Futaba Magnum Junior Radio (2PCKA) with Futaba MC210CB Electronic Speed Control with Reverse - We chose this radio package over the less-expensive options for two reasons. First, this radio's throttle curve is adjustable which means that it can be changed to give finer control at the higher speeds. Second, and more importantly, this package comes with an electronic speed control. Compared to the (included) mechanical servo-controlled 3-speed throttle, the electronic speed control gives direct, electronic, infinite throttle adjustment. The Futaba 2PCKA radio package has been replaced by the 2PHKA radio package. The MC210CB is no longer available, and has been replaced by the MC230CR.

Promotional Discount - Enter this number (available on the Tower front page) near the end of the order process and save $25.

Shipping - I beg you... don't make the mistake I did. Spend the extra $2 ($6.50) for Standard UPS Ground. My previous order was shipped with the $4.50 Economy and took more than three weeks to arrive. I found out "Economy" means that the order is given to the USPS who then gives it to a no-name shipper. "If it's not there by the end of next week [a month later], call and we'll send you another one." Weak.

For more information, see the Questions and Answers page.


motorwiring.jpg (26208 bytes)Attaching the New Speed Control - Use the original pre-made "Y" adapter wires (attached to the old mechanical speed controller) by soldering them to the new electronic speed controller. In the image, you can see the red/yellow shrink tubing. The solder bead is too big for the smaller red tubing, so I used the red as a spacer, then the bigger yellow shrink tubing to cover the bare wire.

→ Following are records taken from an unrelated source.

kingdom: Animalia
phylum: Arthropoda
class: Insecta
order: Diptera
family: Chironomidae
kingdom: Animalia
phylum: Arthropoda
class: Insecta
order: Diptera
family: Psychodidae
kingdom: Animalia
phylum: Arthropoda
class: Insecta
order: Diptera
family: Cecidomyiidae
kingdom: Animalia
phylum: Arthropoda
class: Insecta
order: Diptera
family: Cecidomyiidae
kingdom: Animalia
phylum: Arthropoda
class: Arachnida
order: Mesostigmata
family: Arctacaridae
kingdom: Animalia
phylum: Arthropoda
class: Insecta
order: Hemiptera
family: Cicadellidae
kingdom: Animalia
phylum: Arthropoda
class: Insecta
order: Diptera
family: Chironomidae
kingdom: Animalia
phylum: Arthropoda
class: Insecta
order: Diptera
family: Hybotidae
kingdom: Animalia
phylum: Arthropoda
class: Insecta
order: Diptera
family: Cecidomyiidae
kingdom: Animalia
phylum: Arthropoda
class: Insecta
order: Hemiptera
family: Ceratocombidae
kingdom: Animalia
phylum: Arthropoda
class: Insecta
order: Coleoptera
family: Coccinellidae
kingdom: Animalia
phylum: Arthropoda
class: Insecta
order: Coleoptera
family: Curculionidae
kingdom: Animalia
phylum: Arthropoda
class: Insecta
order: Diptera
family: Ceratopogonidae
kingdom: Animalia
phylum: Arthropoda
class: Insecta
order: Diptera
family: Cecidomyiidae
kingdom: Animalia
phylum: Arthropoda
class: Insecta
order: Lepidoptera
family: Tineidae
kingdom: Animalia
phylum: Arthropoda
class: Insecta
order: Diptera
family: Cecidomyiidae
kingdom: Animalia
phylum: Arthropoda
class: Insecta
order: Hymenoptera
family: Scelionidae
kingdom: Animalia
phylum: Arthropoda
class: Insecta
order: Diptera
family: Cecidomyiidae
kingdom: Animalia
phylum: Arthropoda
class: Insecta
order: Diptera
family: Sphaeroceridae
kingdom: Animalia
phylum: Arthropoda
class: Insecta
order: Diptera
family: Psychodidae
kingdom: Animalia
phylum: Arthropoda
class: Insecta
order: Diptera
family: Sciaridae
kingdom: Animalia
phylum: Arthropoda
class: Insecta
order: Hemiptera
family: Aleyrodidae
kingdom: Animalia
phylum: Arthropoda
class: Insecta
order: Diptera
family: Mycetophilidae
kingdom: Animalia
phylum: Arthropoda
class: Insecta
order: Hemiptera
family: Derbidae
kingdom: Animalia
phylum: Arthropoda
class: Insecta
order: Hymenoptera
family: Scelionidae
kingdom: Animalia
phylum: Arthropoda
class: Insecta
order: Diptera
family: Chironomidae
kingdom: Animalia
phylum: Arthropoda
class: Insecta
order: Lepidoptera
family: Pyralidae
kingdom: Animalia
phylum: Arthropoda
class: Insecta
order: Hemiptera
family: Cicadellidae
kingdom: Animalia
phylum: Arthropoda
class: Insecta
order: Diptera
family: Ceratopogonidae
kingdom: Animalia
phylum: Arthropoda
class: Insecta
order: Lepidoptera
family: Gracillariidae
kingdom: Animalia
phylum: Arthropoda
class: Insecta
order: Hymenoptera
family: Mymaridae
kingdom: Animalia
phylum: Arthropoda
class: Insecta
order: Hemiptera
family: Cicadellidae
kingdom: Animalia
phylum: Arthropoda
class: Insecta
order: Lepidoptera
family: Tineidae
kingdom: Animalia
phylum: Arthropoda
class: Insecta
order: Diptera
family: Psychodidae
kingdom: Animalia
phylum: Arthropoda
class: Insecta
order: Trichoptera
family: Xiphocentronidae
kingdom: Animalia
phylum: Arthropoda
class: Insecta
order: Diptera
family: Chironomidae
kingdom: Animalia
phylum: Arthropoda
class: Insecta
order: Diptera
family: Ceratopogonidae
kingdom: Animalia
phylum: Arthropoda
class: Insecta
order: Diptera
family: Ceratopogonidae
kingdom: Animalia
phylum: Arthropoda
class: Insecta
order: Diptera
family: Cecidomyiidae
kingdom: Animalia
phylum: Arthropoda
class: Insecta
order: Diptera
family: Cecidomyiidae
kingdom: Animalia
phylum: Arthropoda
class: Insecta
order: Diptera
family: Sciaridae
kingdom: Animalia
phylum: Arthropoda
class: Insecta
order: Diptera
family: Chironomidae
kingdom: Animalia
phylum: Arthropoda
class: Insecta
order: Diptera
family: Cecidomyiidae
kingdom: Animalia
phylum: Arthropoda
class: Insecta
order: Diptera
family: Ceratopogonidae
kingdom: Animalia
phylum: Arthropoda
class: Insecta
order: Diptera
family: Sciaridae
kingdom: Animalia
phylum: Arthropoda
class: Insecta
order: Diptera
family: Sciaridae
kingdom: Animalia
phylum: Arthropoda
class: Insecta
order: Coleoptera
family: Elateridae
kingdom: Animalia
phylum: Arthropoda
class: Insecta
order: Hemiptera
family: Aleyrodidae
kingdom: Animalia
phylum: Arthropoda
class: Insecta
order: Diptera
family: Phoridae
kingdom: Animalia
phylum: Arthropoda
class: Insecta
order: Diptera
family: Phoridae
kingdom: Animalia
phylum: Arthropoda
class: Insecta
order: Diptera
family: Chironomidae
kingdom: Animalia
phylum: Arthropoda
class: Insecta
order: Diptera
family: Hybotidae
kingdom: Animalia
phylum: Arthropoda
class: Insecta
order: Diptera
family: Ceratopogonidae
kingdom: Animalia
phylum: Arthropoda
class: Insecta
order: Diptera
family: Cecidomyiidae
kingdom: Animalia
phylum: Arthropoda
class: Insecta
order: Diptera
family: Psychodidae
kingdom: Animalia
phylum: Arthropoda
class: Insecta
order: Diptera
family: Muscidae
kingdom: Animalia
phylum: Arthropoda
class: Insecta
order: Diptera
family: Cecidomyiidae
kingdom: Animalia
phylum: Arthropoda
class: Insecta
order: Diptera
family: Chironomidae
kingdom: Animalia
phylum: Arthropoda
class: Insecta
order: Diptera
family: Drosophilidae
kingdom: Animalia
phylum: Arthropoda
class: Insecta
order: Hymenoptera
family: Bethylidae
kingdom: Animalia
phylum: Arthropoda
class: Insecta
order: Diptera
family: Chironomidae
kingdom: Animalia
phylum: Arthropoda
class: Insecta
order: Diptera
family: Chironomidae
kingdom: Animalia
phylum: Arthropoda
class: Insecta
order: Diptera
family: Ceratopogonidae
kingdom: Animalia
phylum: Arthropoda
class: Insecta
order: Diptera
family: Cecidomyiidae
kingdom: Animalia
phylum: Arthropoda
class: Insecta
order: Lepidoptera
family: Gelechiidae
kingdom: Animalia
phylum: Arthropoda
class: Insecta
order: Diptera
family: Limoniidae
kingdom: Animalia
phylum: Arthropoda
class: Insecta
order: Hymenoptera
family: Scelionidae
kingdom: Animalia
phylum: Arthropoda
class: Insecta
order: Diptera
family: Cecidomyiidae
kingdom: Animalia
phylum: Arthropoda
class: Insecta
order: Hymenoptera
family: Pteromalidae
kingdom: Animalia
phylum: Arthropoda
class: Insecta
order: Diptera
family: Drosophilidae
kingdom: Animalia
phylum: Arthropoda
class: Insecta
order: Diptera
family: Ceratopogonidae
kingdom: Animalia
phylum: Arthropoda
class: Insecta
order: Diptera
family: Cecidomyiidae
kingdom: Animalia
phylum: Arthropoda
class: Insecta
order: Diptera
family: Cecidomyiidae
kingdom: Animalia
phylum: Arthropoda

Also notice the blue tape used to keep dust out of the speed controller adjustment holes. I zip-tied the speed controller in between the two little "roll bars" where the receiver is supposed to go. The speed controller can get hot, so I wanted it where it would have a lot of air. I wrapped the receiver in bubble wrap and stuffed in inside the frame in the rear.

Glue the Tires - Ignore the instructions... the tires need to be glued to the wheels or you'll have tons of slip. Put four drops of thin cyanoacrylate (super) glue inside each wheel, inboard and outboard (32 drops total). Alternately, glue the entire rim on one or both sides of each wheel.

Stephen C. had a good idea that's working for him. He cut thin strips of old bicycle tire and glued the strips to the rims. That way the tires don't slip against the rubber and the tires can also be replaced easily.

Lock the Rear Differential - Locking the differential prevents wheel spin is one wheel loses traction. For example, if one rear wheel is slipping, the other rear wheel will still continue to provide traction. A few methods have been used so far. Elmer's (white) glue and bits of paper-clip wire have both failed. Stuffing rubber bands into the rear differential has worked so far. Find out more on the Questions and Answers page.

Drive Shaft - Oops, I broke a drive shaft. One of the little pins on the end of the dog bone wore out and broke.